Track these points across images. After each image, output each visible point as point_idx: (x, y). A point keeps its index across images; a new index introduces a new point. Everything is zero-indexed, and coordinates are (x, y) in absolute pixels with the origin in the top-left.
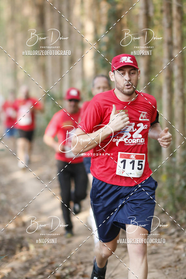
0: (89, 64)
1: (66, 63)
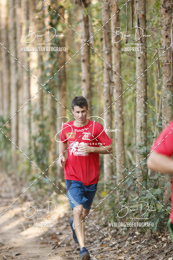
0: (35, 89)
1: (13, 88)
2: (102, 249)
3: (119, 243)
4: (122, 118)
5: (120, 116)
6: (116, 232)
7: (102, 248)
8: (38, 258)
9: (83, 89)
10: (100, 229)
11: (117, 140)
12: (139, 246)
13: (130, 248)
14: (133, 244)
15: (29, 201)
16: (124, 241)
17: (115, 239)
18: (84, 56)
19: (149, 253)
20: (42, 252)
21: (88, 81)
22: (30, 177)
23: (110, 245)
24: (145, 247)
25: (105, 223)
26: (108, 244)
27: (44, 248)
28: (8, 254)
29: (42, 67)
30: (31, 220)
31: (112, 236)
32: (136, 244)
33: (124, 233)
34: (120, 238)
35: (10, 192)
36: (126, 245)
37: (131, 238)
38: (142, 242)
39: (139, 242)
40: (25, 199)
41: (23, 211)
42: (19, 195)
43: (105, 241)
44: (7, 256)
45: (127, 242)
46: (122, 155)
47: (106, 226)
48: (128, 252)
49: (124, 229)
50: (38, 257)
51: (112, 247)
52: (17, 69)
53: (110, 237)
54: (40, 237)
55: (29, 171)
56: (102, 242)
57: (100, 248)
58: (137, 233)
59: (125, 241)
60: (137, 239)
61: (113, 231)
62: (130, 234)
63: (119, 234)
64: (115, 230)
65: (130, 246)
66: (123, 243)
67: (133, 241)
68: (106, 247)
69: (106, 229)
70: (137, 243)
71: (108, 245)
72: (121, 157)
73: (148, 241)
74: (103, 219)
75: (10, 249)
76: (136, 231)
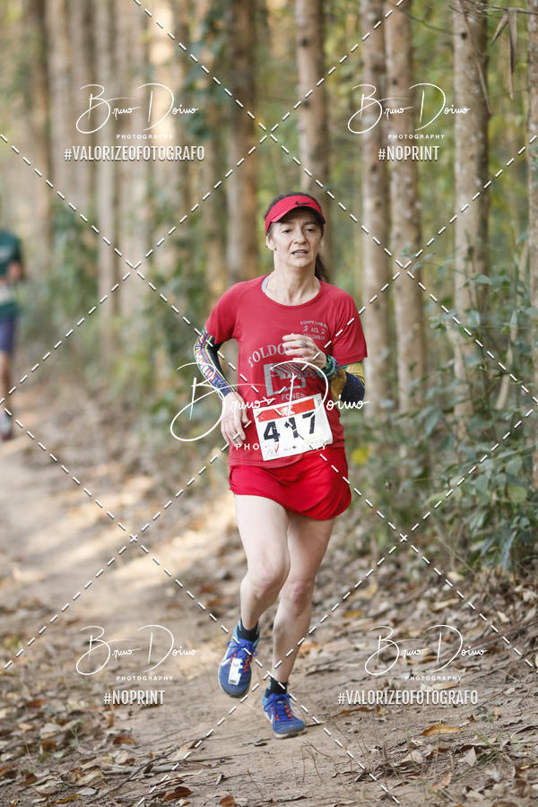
2: (346, 625)
3: (398, 606)
4: (416, 220)
5: (408, 214)
6: (394, 574)
7: (346, 621)
9: (302, 131)
10: (347, 564)
11: (399, 289)
12: (455, 615)
13: (428, 622)
14: (439, 612)
15: (146, 474)
16: (414, 602)
17: (386, 593)
18: (304, 28)
19: (482, 637)
21: (317, 107)
22: (151, 402)
23: (372, 613)
24: (473, 621)
25: (364, 545)
26: (365, 608)
28: (61, 641)
29: (185, 61)
30: (144, 534)
31: (381, 584)
32: (447, 610)
33: (416, 575)
34: (404, 591)
35: (91, 445)
36: (417, 615)
37: (435, 590)
38: (466, 606)
39: (456, 604)
40: (134, 469)
41: (122, 507)
42: (116, 456)
43: (356, 601)
44: (57, 647)
45: (422, 605)
46: (415, 333)
47: (363, 553)
48: (422, 634)
49: (417, 563)
51: (376, 618)
52: (114, 65)
53: (373, 587)
54: (164, 586)
55: (149, 383)
56: (347, 604)
57: (339, 623)
58: (454, 576)
59: (418, 599)
60: (452, 594)
61: (384, 571)
62: (432, 580)
63: (403, 580)
64: (392, 568)
65: (428, 615)
66: (409, 608)
67: (442, 601)
68: (359, 618)
69: (363, 562)
70: (450, 607)
71: (366, 612)
72: (413, 341)
73: (486, 600)
74: (359, 531)
75: (70, 623)
76: (450, 570)
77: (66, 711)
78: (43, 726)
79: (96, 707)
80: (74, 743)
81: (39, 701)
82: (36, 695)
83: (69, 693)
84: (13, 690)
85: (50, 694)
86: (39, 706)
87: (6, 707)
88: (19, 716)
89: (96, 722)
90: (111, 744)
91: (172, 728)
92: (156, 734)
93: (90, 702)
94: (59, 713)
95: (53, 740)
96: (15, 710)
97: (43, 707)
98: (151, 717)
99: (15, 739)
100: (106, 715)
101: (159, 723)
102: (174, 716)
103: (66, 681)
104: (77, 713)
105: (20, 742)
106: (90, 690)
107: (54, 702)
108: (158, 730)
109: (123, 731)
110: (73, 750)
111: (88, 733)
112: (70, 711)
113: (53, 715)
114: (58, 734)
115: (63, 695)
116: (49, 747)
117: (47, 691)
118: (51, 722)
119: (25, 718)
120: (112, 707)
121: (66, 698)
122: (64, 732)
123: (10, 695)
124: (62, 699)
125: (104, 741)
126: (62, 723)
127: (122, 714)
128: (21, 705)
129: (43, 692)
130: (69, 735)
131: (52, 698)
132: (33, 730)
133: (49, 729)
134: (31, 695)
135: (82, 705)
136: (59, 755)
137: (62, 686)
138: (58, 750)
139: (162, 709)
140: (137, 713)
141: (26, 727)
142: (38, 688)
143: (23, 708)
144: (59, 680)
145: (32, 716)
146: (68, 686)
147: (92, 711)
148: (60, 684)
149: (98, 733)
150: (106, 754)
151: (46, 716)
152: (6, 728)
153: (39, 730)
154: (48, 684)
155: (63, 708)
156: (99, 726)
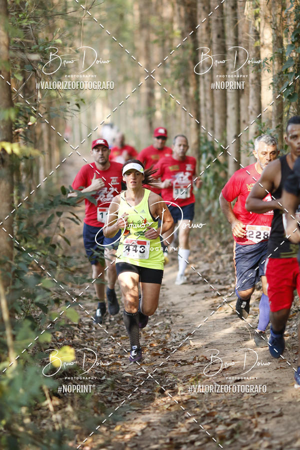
8: (273, 387)
20: (280, 375)
27: (284, 370)
29: (280, 57)
50: (274, 385)
75: (224, 370)
77: (229, 418)
78: (217, 427)
79: (247, 416)
80: (237, 436)
81: (213, 412)
82: (211, 409)
83: (230, 408)
84: (197, 407)
85: (219, 409)
86: (214, 416)
87: (194, 416)
88: (203, 421)
89: (248, 425)
90: (258, 437)
91: (291, 428)
92: (282, 432)
93: (242, 414)
94: (225, 419)
95: (224, 435)
96: (200, 418)
97: (216, 416)
98: (278, 422)
99: (201, 434)
100: (254, 420)
101: (284, 426)
102: (292, 422)
103: (228, 402)
104: (235, 420)
105: (204, 436)
106: (242, 407)
107: (222, 413)
108: (283, 429)
109: (263, 430)
110: (236, 440)
111: (243, 430)
112: (232, 418)
113: (222, 421)
114: (226, 431)
115: (226, 409)
116: (222, 438)
117: (217, 407)
118: (221, 424)
119: (206, 422)
120: (256, 416)
121: (229, 411)
122: (230, 430)
123: (196, 409)
124: (226, 412)
125: (253, 436)
126: (228, 425)
127: (262, 420)
128: (203, 415)
129: (214, 408)
130: (233, 432)
131: (220, 411)
132: (211, 428)
133: (221, 428)
134: (208, 409)
135: (238, 415)
136: (228, 443)
137: (225, 405)
138: (227, 440)
139: (285, 417)
140: (271, 420)
141: (207, 427)
142: (212, 406)
143: (204, 416)
144: (223, 401)
145: (210, 421)
146: (229, 404)
147: (244, 418)
148: (224, 403)
149: (249, 431)
150: (256, 442)
151: (218, 421)
152: (196, 427)
153: (215, 429)
154: (217, 403)
155: (228, 417)
156: (249, 427)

^^^^

- **What you have to do**
Only an exact copy of the entries, with no pictures, is expected as the answer.

- **Result of the task**
Track these points across images. After each image, output each visible point as point_idx: (x, y). A point keeps its index across images; a new index introduces a new point. Everything is zero-indexed, and coordinates are (x, y) in absolute pixels with the origin in the top-left.
0: (89, 64)
1: (66, 63)
0: (35, 89)
1: (13, 88)
2: (102, 249)
3: (119, 243)
4: (122, 118)
5: (120, 116)
6: (116, 232)
7: (102, 248)
8: (38, 258)
9: (83, 89)
10: (100, 229)
11: (117, 140)
12: (139, 246)
13: (130, 248)
14: (133, 244)
15: (29, 201)
16: (124, 241)
17: (115, 239)
18: (84, 56)
19: (149, 253)
20: (42, 252)
21: (88, 81)
22: (30, 177)
23: (110, 245)
24: (145, 247)
25: (105, 223)
26: (108, 244)
27: (44, 248)
28: (8, 254)
29: (42, 67)
30: (31, 220)
31: (112, 236)
32: (136, 244)
33: (124, 233)
34: (120, 238)
35: (10, 192)
36: (126, 245)
37: (131, 238)
38: (142, 242)
39: (139, 242)
40: (25, 199)
41: (23, 211)
42: (19, 195)
43: (105, 241)
44: (7, 256)
45: (127, 242)
46: (122, 155)
47: (106, 226)
48: (128, 252)
49: (124, 229)
50: (38, 257)
51: (112, 247)
52: (17, 69)
53: (110, 237)
54: (40, 237)
55: (29, 171)
56: (102, 242)
57: (100, 248)
58: (137, 233)
59: (125, 241)
60: (137, 239)
61: (113, 231)
62: (130, 234)
63: (119, 234)
64: (115, 230)
65: (130, 246)
66: (123, 243)
67: (133, 241)
68: (106, 247)
69: (106, 229)
70: (137, 243)
71: (108, 245)
72: (121, 157)
73: (148, 241)
74: (103, 219)
75: (10, 249)
76: (136, 231)
2: (346, 625)
3: (398, 606)
4: (416, 220)
5: (408, 214)
6: (394, 574)
7: (346, 621)
9: (302, 131)
10: (347, 564)
11: (399, 289)
12: (455, 615)
13: (428, 622)
14: (439, 612)
15: (146, 474)
16: (414, 602)
17: (386, 593)
18: (304, 28)
19: (482, 637)
21: (317, 107)
22: (151, 402)
23: (372, 613)
24: (473, 621)
25: (364, 545)
26: (365, 608)
28: (61, 641)
29: (185, 61)
30: (144, 534)
31: (381, 584)
32: (447, 610)
33: (416, 575)
34: (404, 591)
35: (91, 445)
36: (417, 615)
37: (435, 590)
38: (466, 606)
39: (456, 604)
40: (134, 469)
41: (122, 507)
42: (116, 456)
43: (356, 601)
44: (57, 647)
45: (422, 605)
46: (415, 333)
47: (363, 553)
48: (422, 634)
49: (417, 563)
51: (376, 618)
52: (114, 65)
53: (373, 587)
54: (164, 586)
55: (149, 383)
56: (347, 604)
57: (339, 623)
58: (454, 576)
59: (418, 599)
60: (452, 594)
61: (384, 571)
62: (432, 580)
63: (403, 580)
64: (392, 568)
65: (428, 615)
66: (409, 608)
67: (442, 601)
68: (359, 618)
69: (363, 562)
70: (450, 607)
71: (366, 612)
72: (413, 341)
73: (486, 600)
74: (359, 531)
75: (70, 623)
76: (450, 570)
77: (66, 711)
78: (43, 726)
79: (96, 707)
80: (74, 743)
81: (39, 701)
82: (36, 695)
83: (69, 693)
84: (13, 690)
85: (50, 694)
86: (39, 706)
87: (6, 707)
88: (19, 716)
89: (96, 722)
90: (111, 744)
91: (172, 728)
92: (156, 734)
93: (90, 702)
94: (59, 713)
95: (53, 740)
96: (15, 710)
97: (43, 707)
98: (151, 717)
99: (15, 739)
100: (106, 715)
101: (159, 723)
102: (174, 716)
103: (66, 681)
104: (77, 713)
105: (20, 742)
106: (90, 690)
107: (54, 702)
108: (158, 730)
109: (123, 731)
110: (73, 750)
111: (88, 733)
112: (70, 711)
113: (53, 715)
114: (58, 734)
115: (63, 695)
116: (49, 747)
117: (47, 691)
118: (51, 722)
119: (25, 718)
120: (112, 707)
121: (66, 698)
122: (64, 732)
123: (10, 695)
124: (62, 699)
125: (104, 741)
126: (62, 723)
127: (122, 714)
128: (21, 705)
129: (43, 692)
130: (69, 735)
131: (52, 698)
132: (33, 730)
133: (49, 729)
134: (31, 695)
135: (82, 705)
136: (59, 755)
137: (62, 686)
138: (58, 750)
139: (162, 709)
140: (137, 713)
141: (26, 727)
142: (38, 688)
143: (23, 708)
144: (59, 680)
145: (32, 716)
146: (68, 686)
147: (92, 711)
148: (60, 684)
149: (98, 733)
150: (106, 754)
151: (46, 716)
152: (6, 728)
153: (39, 730)
154: (48, 684)
155: (63, 708)
156: (99, 726)
8: (273, 387)
20: (280, 375)
27: (284, 370)
29: (280, 57)
50: (274, 385)
75: (224, 370)
77: (229, 418)
78: (217, 427)
79: (247, 416)
80: (237, 436)
81: (213, 412)
82: (211, 409)
83: (230, 408)
84: (197, 407)
85: (219, 409)
86: (214, 416)
87: (194, 416)
88: (203, 421)
89: (248, 425)
90: (258, 437)
91: (291, 428)
92: (282, 432)
93: (242, 414)
94: (225, 419)
95: (224, 435)
96: (200, 418)
97: (216, 416)
98: (278, 422)
99: (201, 434)
100: (254, 420)
101: (284, 426)
102: (292, 422)
103: (228, 402)
104: (235, 420)
105: (204, 436)
106: (242, 407)
107: (222, 413)
108: (283, 429)
109: (263, 430)
110: (236, 440)
111: (243, 430)
112: (232, 418)
113: (222, 421)
114: (226, 431)
115: (226, 409)
116: (222, 438)
117: (217, 407)
118: (221, 424)
119: (206, 422)
120: (256, 416)
121: (229, 411)
122: (230, 430)
123: (196, 409)
124: (226, 412)
125: (253, 436)
126: (228, 425)
127: (262, 420)
128: (203, 415)
129: (214, 408)
130: (233, 432)
131: (220, 411)
132: (211, 428)
133: (221, 428)
134: (208, 409)
135: (238, 415)
136: (228, 443)
137: (225, 405)
138: (227, 440)
139: (285, 417)
140: (271, 420)
141: (207, 427)
142: (212, 406)
143: (204, 416)
144: (223, 401)
145: (210, 421)
146: (229, 404)
147: (244, 418)
148: (224, 403)
149: (249, 431)
150: (256, 442)
151: (218, 421)
152: (196, 427)
153: (215, 429)
154: (217, 403)
155: (228, 417)
156: (249, 427)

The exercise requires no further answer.